3. (10pts) You are looking to find regions of statistically significant differential expression, you consider two distinct ways of looking at the problem. In the first, you look at all windows of length 10 kb. In the second, you consider only the 20,000 annotated protein coding genes. Give the pros and cons of these two approaches, being sure to comment on how the desired statistical cutoff is influenced by testing multiple regions. (Recall that the human genome is 3.0 ×10⁹ bp.)

3. Consider the following gene structure:

Exons are number (1 -4) and sizes are given (e.g. exon 1 is of size 120 nts).

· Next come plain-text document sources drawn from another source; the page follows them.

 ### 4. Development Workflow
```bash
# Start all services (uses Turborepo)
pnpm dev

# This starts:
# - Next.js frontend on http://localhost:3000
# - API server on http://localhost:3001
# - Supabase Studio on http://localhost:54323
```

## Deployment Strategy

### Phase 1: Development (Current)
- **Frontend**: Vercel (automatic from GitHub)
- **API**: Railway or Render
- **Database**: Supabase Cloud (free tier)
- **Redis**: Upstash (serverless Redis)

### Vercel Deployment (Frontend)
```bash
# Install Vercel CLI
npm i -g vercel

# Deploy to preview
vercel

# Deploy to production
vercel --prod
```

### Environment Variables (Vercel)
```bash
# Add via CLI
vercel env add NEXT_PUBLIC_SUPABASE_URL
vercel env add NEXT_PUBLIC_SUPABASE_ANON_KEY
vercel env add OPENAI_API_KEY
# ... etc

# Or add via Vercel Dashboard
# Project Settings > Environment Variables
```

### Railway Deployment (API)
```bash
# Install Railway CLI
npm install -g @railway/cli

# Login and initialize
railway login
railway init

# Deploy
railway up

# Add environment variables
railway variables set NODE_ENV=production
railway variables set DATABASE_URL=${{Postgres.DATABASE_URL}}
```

The transcript can initiate (begin) at either arrow and exons 2 and/or 3 can be spliced out (noted by dotted splice junctions).

1. (2pt) How many possible isoforms of this gene could exist?

2. (4pt) For each isoform, list the junction spanning RNA-seq read that would support its existence.

3. (4pt) It was noted in class that longer read lengths will reduce the need for isoform inference algorithms. Assuming only single end reads, what is the shortest read length that would guarantee the ability to unambiguously identify all isoforms of this gene? For this question we require that a junction read must capture at least 5 bp of each adjacent exon.

5. Random short answer questions:

1. (3pt) Explain what over dispersion is in RNA-seq data.

2. (4pt) Explain why small indels often appear as SNP dense regions after an initial read mapping.

3. (3pt) For each of these problems, which technique is best: nascent transcription or RNA-seq and Why?

1. Identifying the immediate transcriptional targets of a perturbation

2. Identifying isoforms utilized.

3. Detecting alternative 3’ end (cleavage site) usage.

6. (Advanced) Watch Lior Pachter’s 2013 Keynote at Genome Informatics: https://youtu.be/5NiFibnbE8o

Entitled, “Stories from the Supplement”. (Note that the sound quality is a bit poor, and the lecture is roughly 47 minutes in length.)

Then answer the following questions based on Dr. Pachter’s lecture:

1. According to Pachter, what are the two fundamental problems necessary to solve the inverse problem? (He says this is a chicken and egg problem.)

2. Pachter says that throwing away ambiguous data isn’t a bad way to get an estimate on the expression levels of genes, but what does he state is the problem with this approach?

3. How big is the *Seq list that Pachter maintains? Note I’m looking for the length TODAY (at the time of the talk he says it is 52).

4. What does Pachter mean by “No sample is an island”? Why is this useful from a computational stand point?

5. Define impute (a word Pachter uses) and explain why he says “it will make you queasy”.

6. Why is RPKM/FPKM a metric he doesn’t like? (Even though he was the one who introduced FPKM!) So what metric is better?

7. What is the major complaint that Pachter has about peer review in bioinformatics?